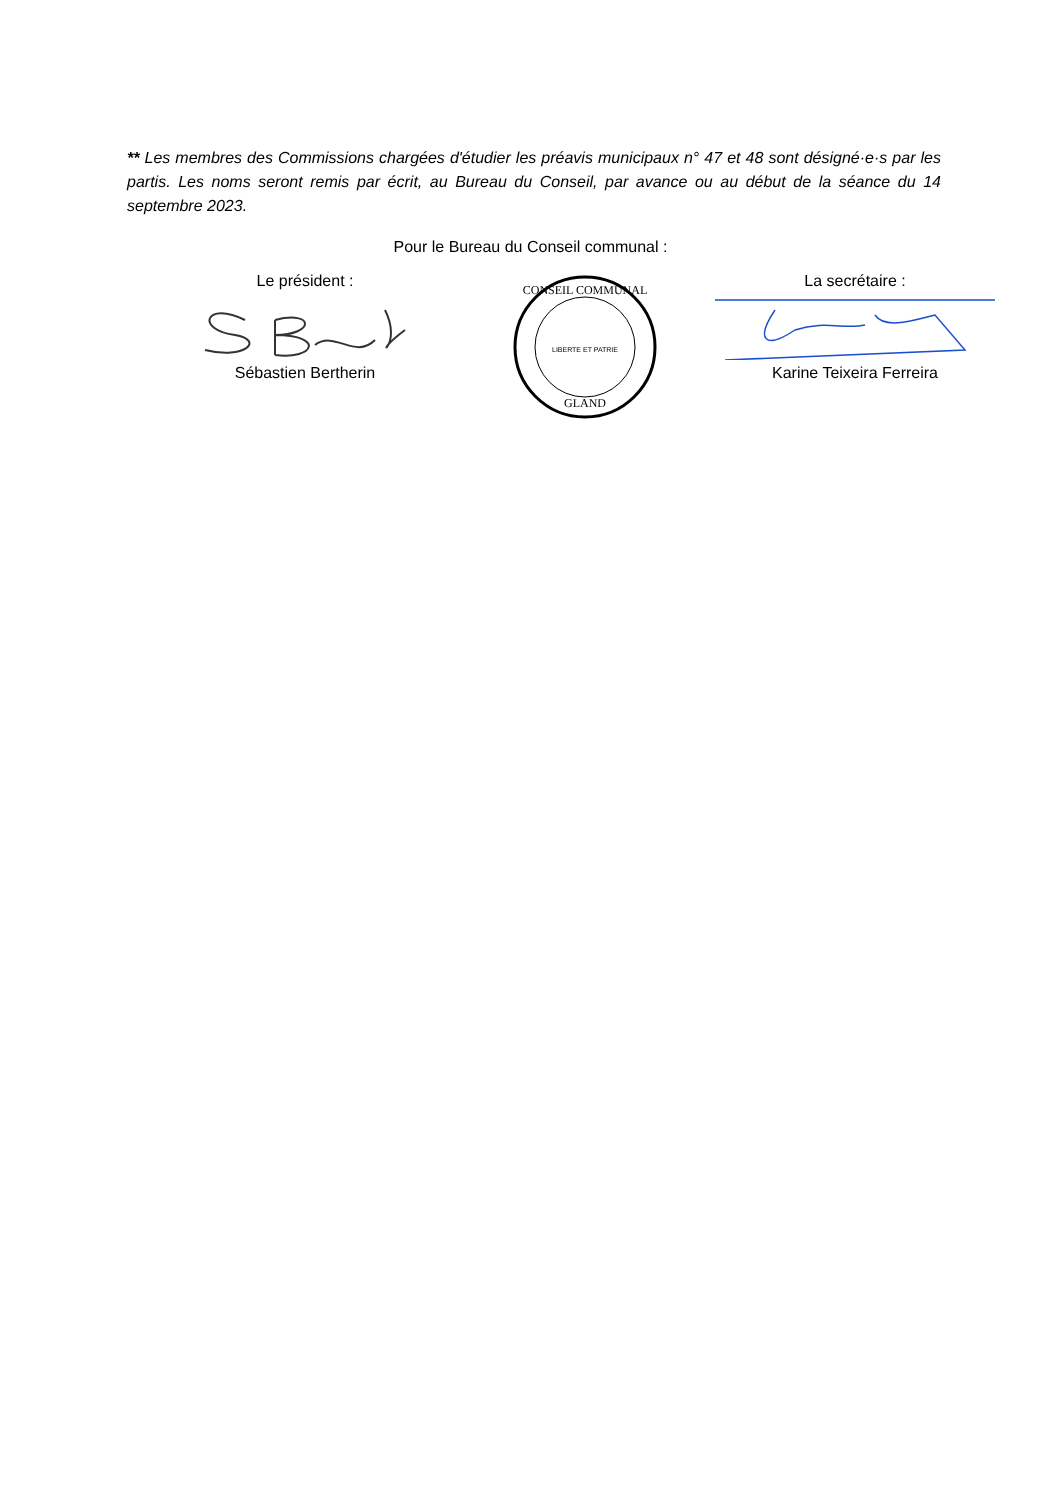** Les membres des Commissions chargées d'étudier les préavis municipaux n° 47 et 48 sont désigné·e·s par les partis. Les noms seront remis par écrit, au Bureau du Conseil, par avance ou au début de la séance du 14 septembre 2023.
Pour le Bureau du Conseil communal :
Le président :
Sébastien Bertherin
CONSEIL COMMUNAL
GLAND
LIBERTE ET PATRIE
La secrétaire :
Karine Teixeira Ferreira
=-=-=-=-=
Exercise aim:
With the pictures removed, print the entries above exactly.

Expected answer:
** Les membres des Commissions chargées d'étudier les préavis municipaux n° 47 et 48 sont désigné·e·s par les partis. Les noms seront remis par écrit, au Bureau du Conseil, par avance ou au début de la séance du 14 septembre 2023.
Pour le Bureau du Conseil communal :
Le président :
Sébastien Bertherin
CONSEIL COMMUNAL
GLAND
LIBERTE ET PATRIE
La secrétaire :
Karine Teixeira Ferreira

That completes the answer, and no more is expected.